課題 1 — 日本郵便訴訟の記事のうち、「最高裁第3小法廷は13日、大」を含む語句で始まり「高裁段階で結論が割れていた。」で終わる部分を、「契約社員」を「有期雇用の社員」に置き換えて書き出してください。
課題 2 — 日本郵便訴訟の記事によると、日本郵便の契約社員ら12人が2014年に提訴したのはどこの地裁ですか?

引用本文 —
──────────────────────────────
非正規待遇格差5項目に「不合理」 扶養手当や休暇など 日本郵便訴訟で最高裁

2020年10月15日 22時37分
 日本郵便の契約社員が、正社員と同じ仕事なのに扶養手当や特別休暇がないのは不合理だと訴えた3件の待遇格差訴訟の上告審判決が15日、最高裁第1小法廷であった。山口厚裁判長は5項目の手当や休暇いずれについても、契約社員に認めないのは「不合理だ」と判断した。裁判官5人一致の意見。同様の手当や休暇のある全国の職場で、非正規労働者の待遇改善につながりそうだ。 (山田雄之)

◆ボーナス、退職金不支給は認められず

 旧労働契約法20条(現パートタイム・有期雇用労働法8条)は、非正規労働者と正社員の「不合理な格差」を禁じている。
 最高裁第3小法廷は13日、大学のアルバイト秘書へのボーナス(賞与)と駅売店の契約社員への退職金の不支給について「不合理とまでは言えない」と判断。いずれも個別の事例に限った判断だが、結論が分かれた。
 日本郵便の30~50代の契約社員ら12人は2014年、手当や休暇がないのは不合理だと東京、大阪、佐賀の3地裁に相次いで提訴。高裁段階で結論が割れていた。
──────────────────────────────
データ抜粋 —
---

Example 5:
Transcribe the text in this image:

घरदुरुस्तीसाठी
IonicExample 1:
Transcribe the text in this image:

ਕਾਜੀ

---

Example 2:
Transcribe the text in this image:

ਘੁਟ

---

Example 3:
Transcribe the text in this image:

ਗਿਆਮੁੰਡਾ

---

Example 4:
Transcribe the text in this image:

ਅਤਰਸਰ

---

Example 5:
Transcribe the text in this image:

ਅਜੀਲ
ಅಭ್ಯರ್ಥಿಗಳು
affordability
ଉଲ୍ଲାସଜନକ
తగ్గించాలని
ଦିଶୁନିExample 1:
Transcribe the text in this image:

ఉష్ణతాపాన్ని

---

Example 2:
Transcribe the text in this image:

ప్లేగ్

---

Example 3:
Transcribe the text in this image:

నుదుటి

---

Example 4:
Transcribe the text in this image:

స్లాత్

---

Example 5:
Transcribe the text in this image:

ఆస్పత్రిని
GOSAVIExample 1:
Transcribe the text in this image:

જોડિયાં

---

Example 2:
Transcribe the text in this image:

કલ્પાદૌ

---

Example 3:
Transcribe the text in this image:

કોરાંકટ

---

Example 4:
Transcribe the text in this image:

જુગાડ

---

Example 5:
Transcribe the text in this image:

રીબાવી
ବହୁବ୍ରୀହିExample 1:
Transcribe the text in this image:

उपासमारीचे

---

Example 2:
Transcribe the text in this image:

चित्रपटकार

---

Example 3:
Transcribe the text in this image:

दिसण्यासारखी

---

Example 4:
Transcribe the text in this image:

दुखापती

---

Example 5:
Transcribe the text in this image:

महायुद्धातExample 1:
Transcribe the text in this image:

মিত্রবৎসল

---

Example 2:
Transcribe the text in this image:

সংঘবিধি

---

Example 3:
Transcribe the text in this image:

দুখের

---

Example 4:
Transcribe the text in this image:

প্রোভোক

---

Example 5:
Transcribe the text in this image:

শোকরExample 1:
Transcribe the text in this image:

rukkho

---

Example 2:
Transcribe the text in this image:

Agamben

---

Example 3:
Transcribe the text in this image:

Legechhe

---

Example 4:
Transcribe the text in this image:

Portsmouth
──────────────────────────────
出力結果 1 —
最高裁第3小法廷は13日、大学のアルバイト秘書へのボーナス(賞与)と駅売店の有期雇用の社員への退職金の不支給について「不合理とまでは言えない」と判断。いずれも個別の事例に限った判断だが、結論が分かれた。
 日本郵便の30~50代の有期雇用の社員ら12人は2014年、手当や休暇がないのは不合理だと東京、大阪、佐賀の3地裁に相次いで提訴。高裁段階で結論が割れていた。

出力結果 2 — 東京、大阪、佐賀の3地裁です。